Uma vez que estas sanções unilaterais são ilegais, precisam de ser banidas em vez de aceites e depois moderadas com “exclusões humanitárias”. O que é importante ter em mente é que as sanções unilaterais minaram a capacidade dos países sancionados de cumprirem as suas importantes obrigações para com a agenda do Crescimento do Desenvolvimento Sustentável (ODS). Assistimos a um retrocesso em termos de cumprimento dos objectivos dos ODS: apenas um terço dos países do mundo teria reduzido para metade as suas taxas nacionais de pobreza entre 2015 e 2030 e quase um em cada três (2,3 mil milhões de pessoas) permanecerá em situação de insegurança alimentar moderada ou grave . Estes desenvolvimentos básicos são desperdiçados em despesas de 2,3 biliões de dólares em armas, mais de 75% das despesas feitas pelos Estados Unidos e pelos seus aliados da NATO.

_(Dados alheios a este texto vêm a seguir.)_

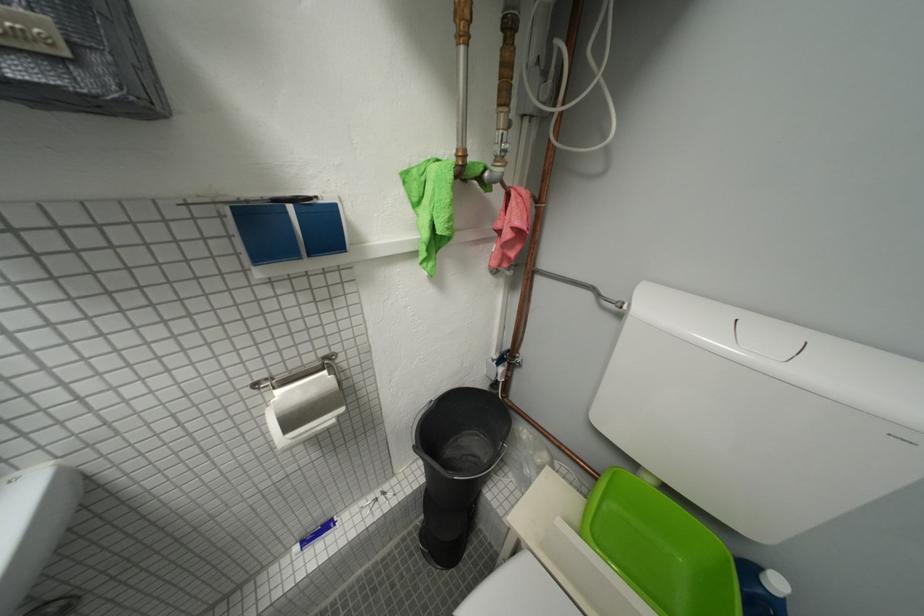
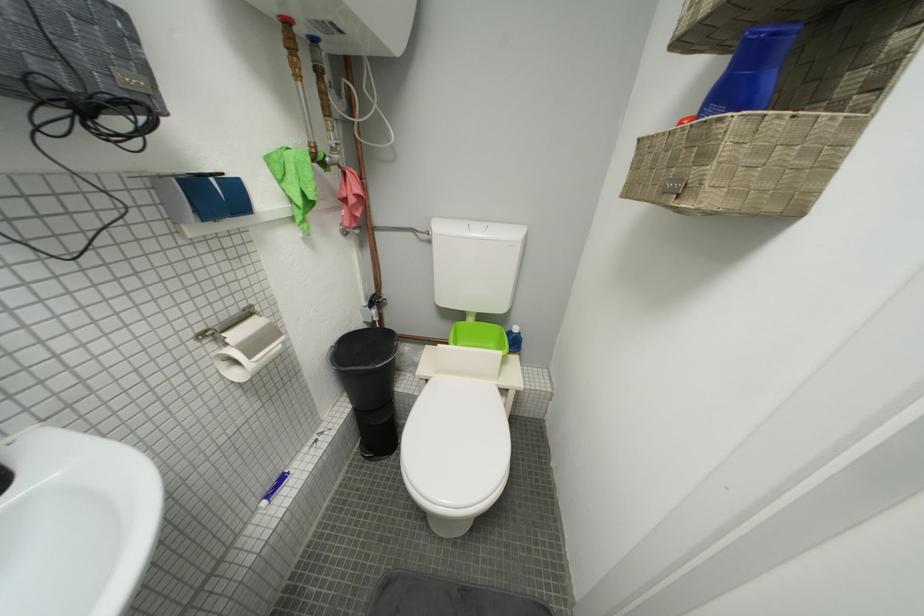
Question: How did the camera likely rotate?

Choices:
 (A) Left
 (B) Right
 (C) Up
 (D) Down

Answer: (B)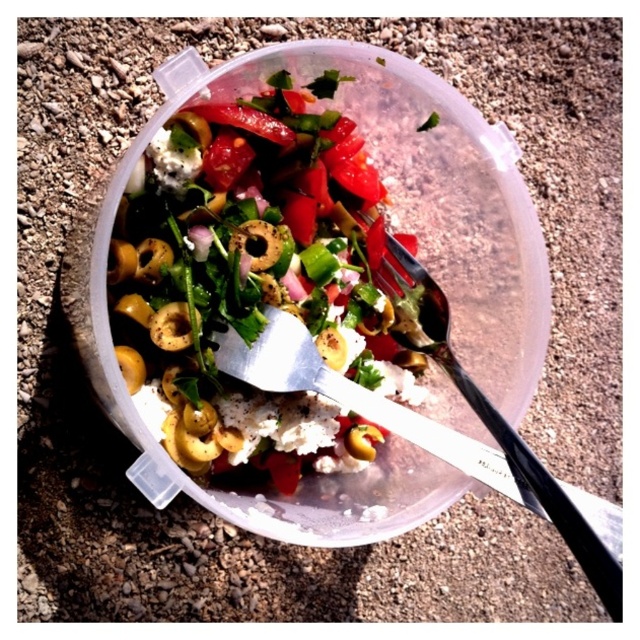
Image resolution: width=640 pixels, height=640 pixels. What do you see at coordinates (250, 275) in the screenshot?
I see `shiny plastic salad bowl at center` at bounding box center [250, 275].

Who is more forward, (390,353) or (378,273)?

Point (378,273) is in front.

Who is more distant from viewer, (262, 216) or (554, 497)?

The point (262, 216) is more distant.

Where is `shiny plastic salad bowl at center`? The width and height of the screenshot is (640, 640). shiny plastic salad bowl at center is located at coordinates (250, 275).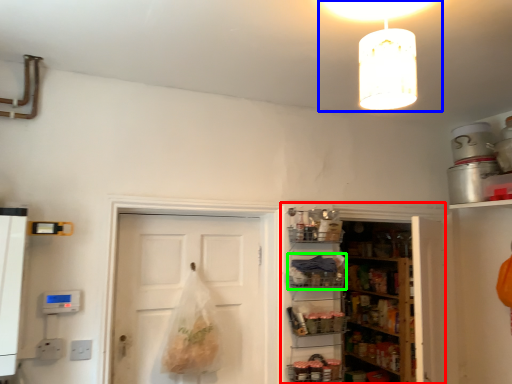
Question: Which object is the closest to the cabinetry (highlighted by a red box)? Choose among these: light fixture (highlighted by a blue box) or shelf (highlighted by a green box).

Choices:
 (A) light fixture
 (B) shelf

Answer: (B)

Porque é que houve este retrocesso nos ODS, por mais limitados que sejam em termos de alcance e ambição? Devido a uma série de factores, mas fortemente devido à crise permanente da dívida imposta pelo Fundo Monetário Internacional e pelo regime de sanções ilegais aplicado pelos Estados Unidos.
O mundo precisa de paz.
O mundo precisa de desenvolvimento.
O mundo não precisa de guerra.
O mundo não precisa da pobreza.
O mundo não precisa de sanções ilegais.
O mundo não precisa de desespero.
O mundo precisa de esperança.
O livro mais recente de Vijay Prashad (com Noam Chomsky) é A Retirada: Iraque, Líbia, Afeganistão e a Fragilidade do Poder dos EUA (New Press, agosto de 2022).